### Try it:
Can you repeat the stretch of the data from the line containing "likeability_to_cue" through the line containing "What is the", word for word and without the pictures?

### Information given:

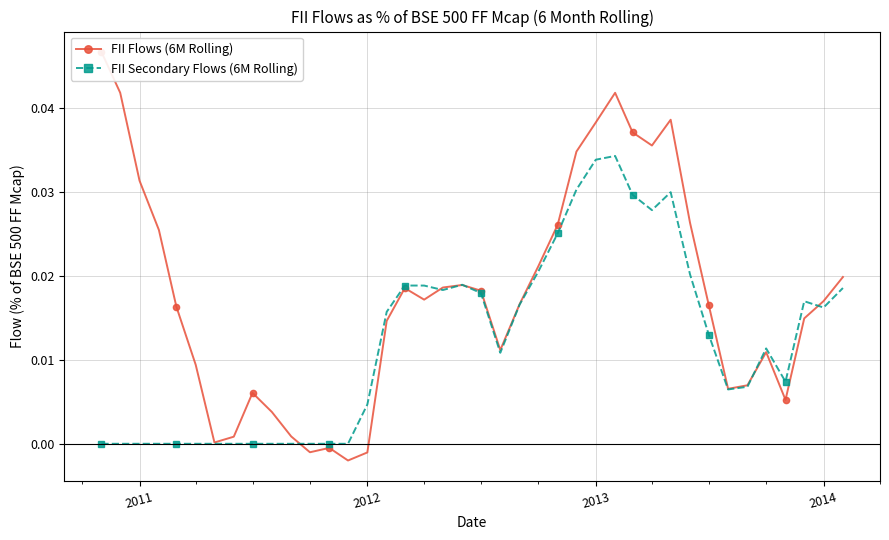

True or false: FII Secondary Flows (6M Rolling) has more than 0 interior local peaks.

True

==

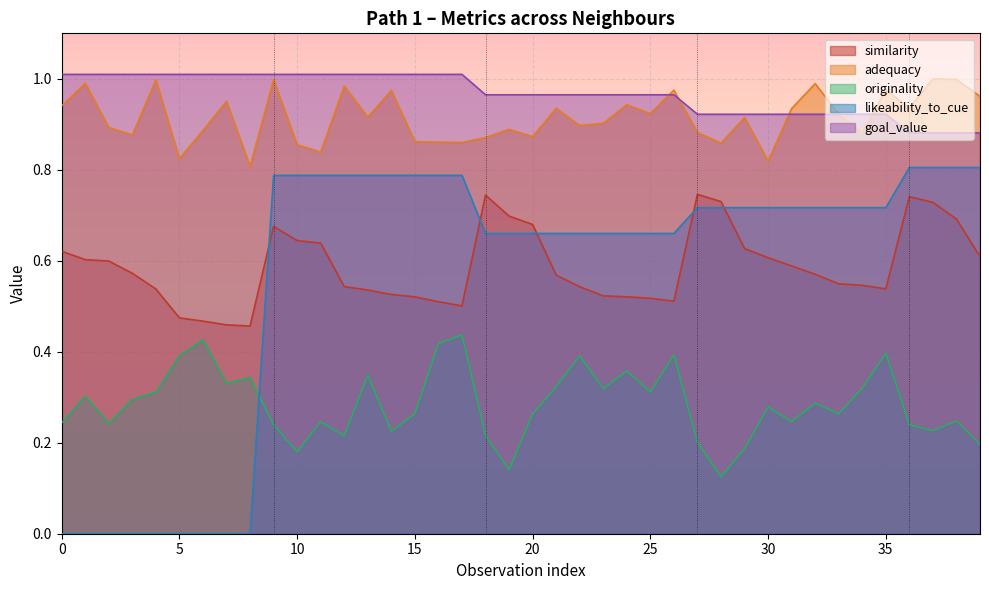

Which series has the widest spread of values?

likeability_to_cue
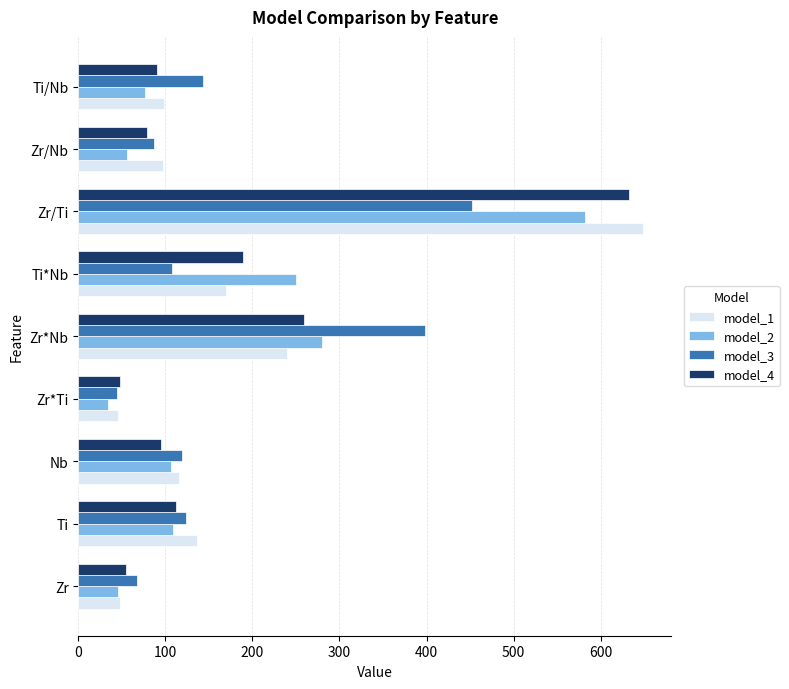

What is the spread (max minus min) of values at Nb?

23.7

--

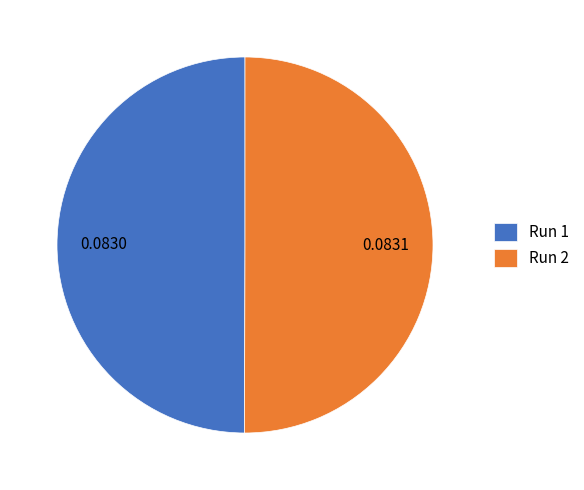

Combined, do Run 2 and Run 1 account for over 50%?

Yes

### Answer space:
likeability_to_cue

What is the spread (max minus min) of values at Nb?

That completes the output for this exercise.